Милый Ханс, дорогой Пётр - стр. 15
– Мой хороший. Ты же не умеешь быть счастливым.
– Настало время.
Всё поцелуи, поцелуи. И, кажется, уже долгие слишком, не важно, кто мужчина, кто женщина, все вместе в ласках забылись вдруг, замолчав. Наконец отрываю их друг от друга, и сам через силу от них отрываюсь, и в смущении размыкаем объятия.
– Поднимай, хороший, – шепчет Элизабет, очнувшись.
Она делает шаг мне навстречу, готовая привычно взмыть ввысь, но я хитроумно оборачиваюсь к ней спиной. Удивляется:
– Что ты, Какаду?
– Было уже.
– Калеситы не было.
– Я о поддержке.
– С которой я соскакиваю в калеситу, именно. Что же непонятно?
– Понятно, что справишься без поддержки, не сомневаюсь.
Уже в недоумении Элизабет:
– Какаду, милый, ты с ума? Дай мне зацепиться, я после полета буду в калесите другая!
Я знаю:
– Ты станешь другой завтра на сцене, когда я подниму тебя. Это будет неожиданно, и ты ярче еще сверкнешь. Поверь, Элизабет.
Валенсия в бой бросается:
– Хорош, Какаду, совесть имей! Поднимай давай, ты чего вообще?
И опять нетерпеливый ко мне подход, и снова мой увертливый маневр в ответ. Да, я жить хочу.
Элизабет перестает танцевать, смотрит на меня. И уходит, откуда пришла, в угол к себе, на исходную. Слышу:
– Какаду, мне плевать. Мне вообще на тебя плевать.
– Жаль, что так, Элизабет.
– Ты мне не нужен. Нет, нужен как инструмент, ты это понимаешь?
– Как домкрат, – подсказывает Валенсия.
Я бессильно развожу руками:
– Сломался.
Элизабет только головой качает:
– Неприятная новость, Какаду.
И я в ответ вздыхаю:
– Усталость металла, что поделаешь.
– Ничего. Остается прощальный привет.
– И ты не забудь своей калесите.
Элизабет кивает и отворачивается, кажется, навсегда, и будто нет ее больше, всё. И бандонеоны солидарно смолкают, коду отыграв.

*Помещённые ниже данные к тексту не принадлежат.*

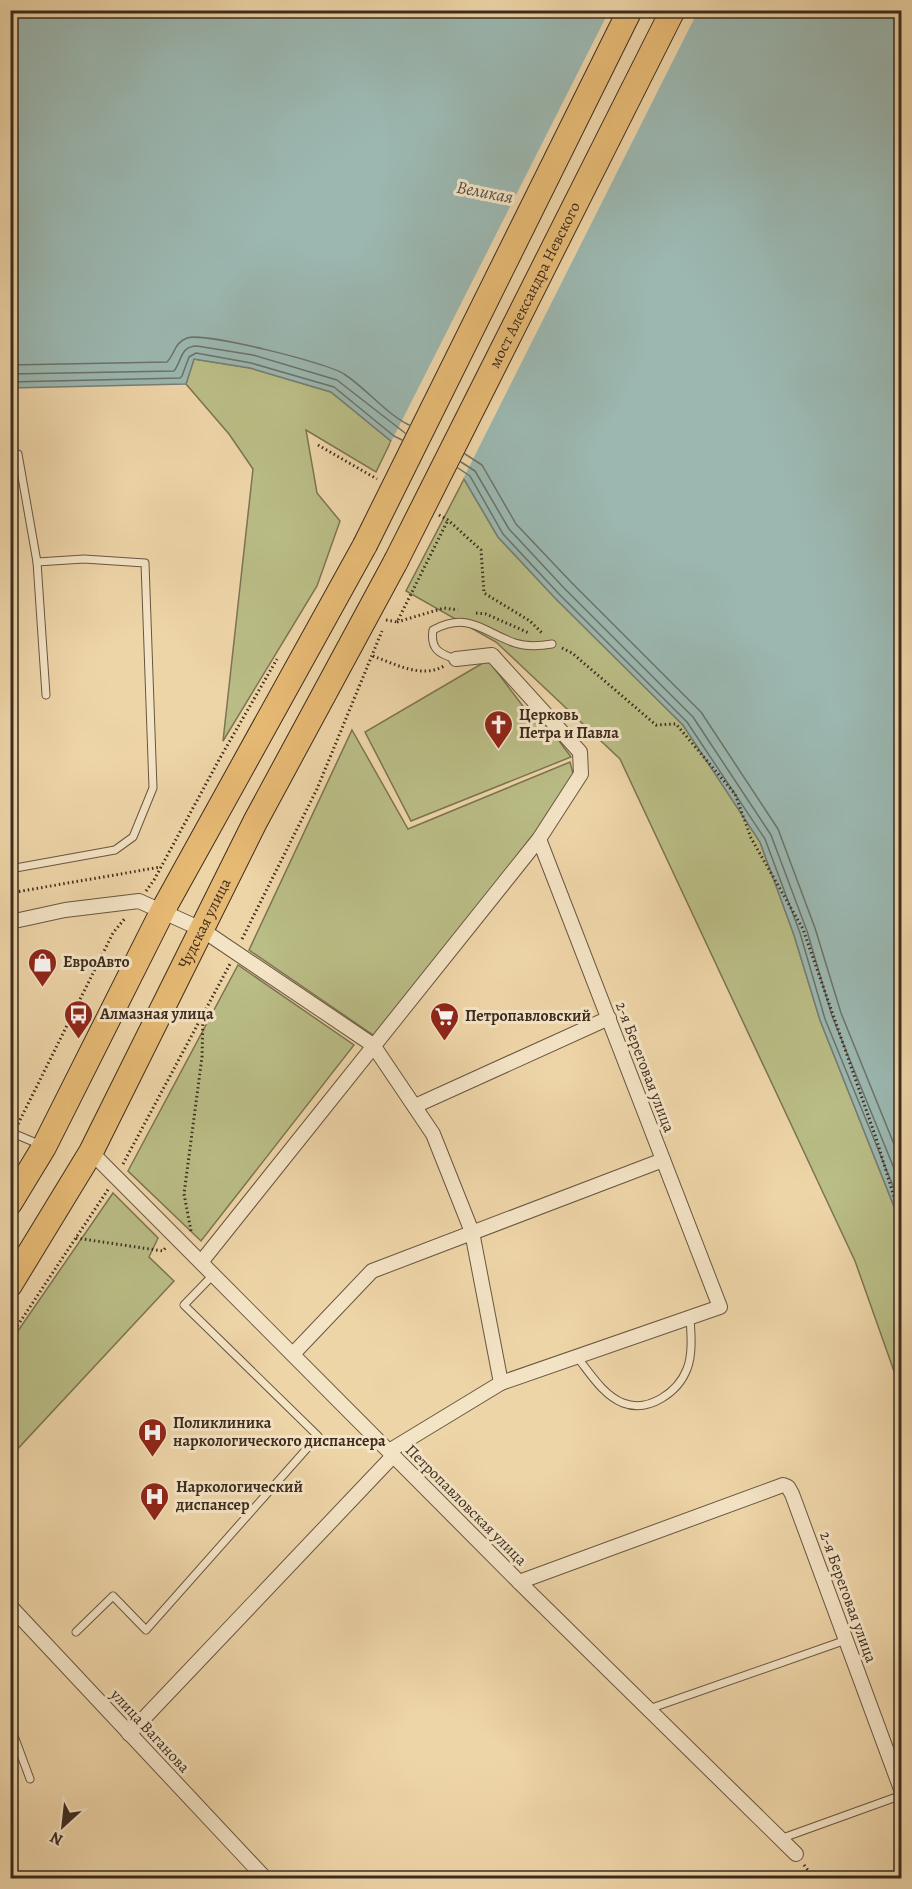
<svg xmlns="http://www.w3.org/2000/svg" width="912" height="1889" viewBox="0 0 912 1889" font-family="Alegreya,serif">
<rect width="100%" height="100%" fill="#eed5a8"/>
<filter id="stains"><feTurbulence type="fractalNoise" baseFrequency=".00333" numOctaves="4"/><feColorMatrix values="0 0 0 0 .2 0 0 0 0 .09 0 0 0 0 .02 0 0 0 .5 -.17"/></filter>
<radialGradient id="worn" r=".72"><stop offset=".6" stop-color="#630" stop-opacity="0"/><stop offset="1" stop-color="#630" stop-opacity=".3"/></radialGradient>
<g fill="#babd86" stroke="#7c7452" stroke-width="1.5">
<polygon points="194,359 250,368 331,392 391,441 376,472 306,430 317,493 340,521 317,586 223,741 253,469 229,434 186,384"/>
<polygon points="464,479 498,537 555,598 683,725 760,842 794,935 820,1020 901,1224 901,1391 855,1261 620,759 496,642 406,591"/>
<polygon points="488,660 538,726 545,722 571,757 411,821 365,732"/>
<polygon points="352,730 408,829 570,762 575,781 376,1037 249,950"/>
<polygon points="238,965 354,1045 201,1241 128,1171"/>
<polygon points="113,1193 158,1238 149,1257 174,1281 11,1456 11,1341"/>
</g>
<polygon fill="#9bb7b0" stroke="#757f76" stroke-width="1.5" points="10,11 901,11 901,1224 820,1020 794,935 760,842 683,725 555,598 498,537 464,479 391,441 331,392 250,368 194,359 186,384 11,388"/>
<polygon fill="#eed5a8" points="609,11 698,11 462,481 390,444"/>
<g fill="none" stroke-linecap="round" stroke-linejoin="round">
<g stroke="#6c7268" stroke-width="1.5">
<path d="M10,365L167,362C175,354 174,343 187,338C204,332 328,363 344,374C367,389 385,413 409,425"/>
<path d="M10,374L174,371C182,361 180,346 197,346L253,355L337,380L405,433"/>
<polyline points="10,382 180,378 182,376 189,357 196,353 251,363 334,387 394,436 402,440"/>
<polyline points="465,454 482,465 516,524 571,582 701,712 778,829 815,928 841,1013 902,1164"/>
<polyline points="461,462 475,471 509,529 564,588 693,717 771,835 807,931 832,1016 902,1188"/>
<polyline points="458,468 470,476 503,534 559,594 687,722 765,839 800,933 825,1019 902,1208"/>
</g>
<defs>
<g id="lane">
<polyline points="10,454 18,454 37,562 46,695"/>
<path d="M456,659C439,654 430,649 433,630C469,611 483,632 515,643C527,647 540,646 552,644"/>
<polyline points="10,869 115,850 133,837 153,788 145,563 84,559 37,562"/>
<polyline points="10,1132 41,1145"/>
<path d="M577,1357C590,1373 603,1395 623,1403C649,1413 678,1392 687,1369C693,1354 691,1333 690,1317"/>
<polyline points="76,1632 113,1596 146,1630 318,1436 184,1305 214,1274"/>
<polyline points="649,1709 846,1640"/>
<polyline points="10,1725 30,1779"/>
<polyline points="780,1839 902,1795"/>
</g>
<g id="street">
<polyline points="10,922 65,910 139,901 201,929 373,1045 433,1134 472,1232 501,1383"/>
<polyline points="415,1106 609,1018"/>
<polyline points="91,1152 519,1582 796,1854"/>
<polyline points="202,1261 539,839 581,774 580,752 492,655 456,659"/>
<polyline points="293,1354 372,1271 663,1160"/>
<polyline points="389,1451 501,1383 720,1307 539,839"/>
<polyline points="519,1582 783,1485 788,1487 792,1494 902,1792"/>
<polyline points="10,1606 265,1878"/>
<polyline points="129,1734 393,1456"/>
</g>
<g id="highway">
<polyline points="10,1203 44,1147 163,910 365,545"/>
<path id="s1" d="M10,1285L91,1152L255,822L396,561"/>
</g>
</defs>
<use href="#lane" stroke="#695641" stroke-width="9"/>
<use href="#street" stroke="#695641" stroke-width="16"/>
<use href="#highway" stroke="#3d2c1f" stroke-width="26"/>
<g stroke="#3d2c1f" stroke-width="3" stroke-dasharray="1.5 3" stroke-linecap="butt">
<polyline points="318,445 377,479"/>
<polyline points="439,515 448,520 481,550 484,593 530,621 543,634"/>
<polyline points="476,613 486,614 529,633"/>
<polyline points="386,620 397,622 448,520"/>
<polyline points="397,622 444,608 458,610"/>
<polyline points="562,648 572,653 656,725 676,724 735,794 751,838 803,929 876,1138 902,1223"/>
<path d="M373,656C395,664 422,679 444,666"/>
<polyline points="146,891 154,880 220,758 277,659"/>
<polyline points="10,893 161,867"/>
<polyline points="242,939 317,789 382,631"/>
<polyline points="18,1124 113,933 126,917"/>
<polyline points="123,1164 230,964"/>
<polyline points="191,1231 184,1194 202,1057 203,1017"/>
<polyline points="76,1238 163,1251 167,1246"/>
<polyline points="10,1337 109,1188"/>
<polyline points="804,1865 814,1878"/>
</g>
<use href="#lane" stroke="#f4e4c6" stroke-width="7"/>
<use href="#street" stroke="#f4e4c6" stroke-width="14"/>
<use href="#highway" stroke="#e7ba74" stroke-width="24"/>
<defs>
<g id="highway-bridge">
<polyline points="365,545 630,10"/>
<path id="s2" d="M396,561L673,10"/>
</g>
</defs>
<use href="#highway-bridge" stroke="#3d2c1f" stroke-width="26" stroke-linecap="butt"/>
<use href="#highway-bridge" stroke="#e7ba74" stroke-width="24"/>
</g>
<defs>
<symbol id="church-pin" viewBox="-11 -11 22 30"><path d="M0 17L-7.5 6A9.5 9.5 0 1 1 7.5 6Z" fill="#8f2418" stroke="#f4e4c6"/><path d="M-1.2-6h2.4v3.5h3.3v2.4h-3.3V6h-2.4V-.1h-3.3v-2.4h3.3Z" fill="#fff"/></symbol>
<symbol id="shop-pin" viewBox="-11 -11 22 30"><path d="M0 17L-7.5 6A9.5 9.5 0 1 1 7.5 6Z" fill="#8f2418" stroke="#f4e4c6"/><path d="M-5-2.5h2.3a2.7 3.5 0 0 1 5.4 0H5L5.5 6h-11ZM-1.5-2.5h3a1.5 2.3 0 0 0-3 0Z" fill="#fff"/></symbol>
<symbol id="bus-pin" viewBox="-11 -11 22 30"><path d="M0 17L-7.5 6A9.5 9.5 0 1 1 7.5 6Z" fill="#8f2418" stroke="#f4e4c6"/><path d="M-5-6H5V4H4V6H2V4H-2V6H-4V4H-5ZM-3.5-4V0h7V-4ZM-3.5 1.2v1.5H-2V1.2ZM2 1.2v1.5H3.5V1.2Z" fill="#fff"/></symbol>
<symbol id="supermarket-pin" viewBox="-11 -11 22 30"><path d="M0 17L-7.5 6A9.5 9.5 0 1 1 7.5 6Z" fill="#8f2418" stroke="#f4e4c6"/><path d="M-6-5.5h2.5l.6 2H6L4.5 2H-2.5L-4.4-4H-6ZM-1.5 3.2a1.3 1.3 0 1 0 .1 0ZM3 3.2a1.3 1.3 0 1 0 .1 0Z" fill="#fff"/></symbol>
<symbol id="hospital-pin" viewBox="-11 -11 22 30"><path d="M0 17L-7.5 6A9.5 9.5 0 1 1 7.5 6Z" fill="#8f2418" stroke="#f4e4c6"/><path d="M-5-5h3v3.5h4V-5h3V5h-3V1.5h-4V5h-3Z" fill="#fff"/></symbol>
</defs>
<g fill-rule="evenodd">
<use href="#church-pin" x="482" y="708" width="33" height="45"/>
<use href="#shop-pin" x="26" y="946" width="33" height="45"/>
<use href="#bus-pin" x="62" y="998" width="33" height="45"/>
<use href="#supermarket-pin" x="428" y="1000" width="33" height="45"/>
<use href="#hospital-pin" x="136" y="1416" width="33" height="45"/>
<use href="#hospital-pin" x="138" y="1480" width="33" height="45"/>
</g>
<g text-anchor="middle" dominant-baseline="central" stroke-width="6" stroke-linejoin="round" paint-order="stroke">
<g font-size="16" fill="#3d2c1f" stroke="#f4e4c6">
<text stroke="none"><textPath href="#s2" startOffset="309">мост Александра Невского</textPath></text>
<text stroke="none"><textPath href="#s1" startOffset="411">Чудская улица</textPath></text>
<text transform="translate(645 1067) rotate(69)">2-я Береговая улица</text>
<text transform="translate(466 1505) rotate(45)">Петропавловская улица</text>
<text transform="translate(848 1597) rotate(70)">2-я Береговая улица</text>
<text transform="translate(150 1731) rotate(47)">улица Ваганова</text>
</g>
<g font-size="16" font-weight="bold" fill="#3d2c1f" stroke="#f4e4c6" text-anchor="start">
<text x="519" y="715">Церковь<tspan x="519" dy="18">Петра и Павла</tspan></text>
<text x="63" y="962">ЕвроАвто</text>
<text x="100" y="1014">Алмазная улица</text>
<text x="465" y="1016">Петропавловский</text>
<text x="173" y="1423">Поликлиника<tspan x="173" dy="18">наркологического диспансера</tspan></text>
<text x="176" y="1487">Наркологический<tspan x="176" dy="18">диспансер</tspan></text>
</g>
<g font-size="18" font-style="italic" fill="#544f43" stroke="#f4e4c6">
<text transform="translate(485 192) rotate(11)">Великая</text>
</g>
</g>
<rect width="912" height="1889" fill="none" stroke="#eed5a8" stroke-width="36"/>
<rect x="12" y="12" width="888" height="1865" fill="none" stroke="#3d2c1f" stroke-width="3"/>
<rect x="18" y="18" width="876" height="1853" fill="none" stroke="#3d2c1f" stroke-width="1.5"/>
<g transform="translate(63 1826) rotate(207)" stroke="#f4e4c6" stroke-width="4.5" paint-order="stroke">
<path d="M0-4.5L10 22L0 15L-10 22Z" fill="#3d2c1f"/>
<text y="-9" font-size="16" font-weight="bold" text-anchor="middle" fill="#3d2c1f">N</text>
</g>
<rect width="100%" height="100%" filter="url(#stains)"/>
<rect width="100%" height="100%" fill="url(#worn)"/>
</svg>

Но Валенсия еще есть, вот она, вцепилась в меня, рвет ворот сорочки, пуговицы летят:
– Какаду, что скажу, послушай, нет, ты послушай! Я уже сама не знаю, чего я вдруг, зачем, кто вообще такая, ну, с танцами этими! Но если сейчас вот сорвется, я тебе тогда не знаю, что… Да горло перегрызу, я лично!
И тут же Элизабет, опять вдруг объявившись, не ждал уже:
– Ду, милый, можно тебя так по старой памяти?
– По очень старой.
– Очень, да. Понимаешь, тут ведь еще дело такое. Я не помню напрочь, как там, чего. Ну, в диагонали этой, как отшибло. Ду, я что подумала… Может, так вспомню, ногами? Вот ты меня на руки если, а я с тебя соскочу и с разгона? Вдруг получится, как?
Не я, руки-домкраты мои сами призывно вверх идут, и Элизабет с места срывается, бежит ко мне. А Валенсия на шее уже повисла, рядом стояла.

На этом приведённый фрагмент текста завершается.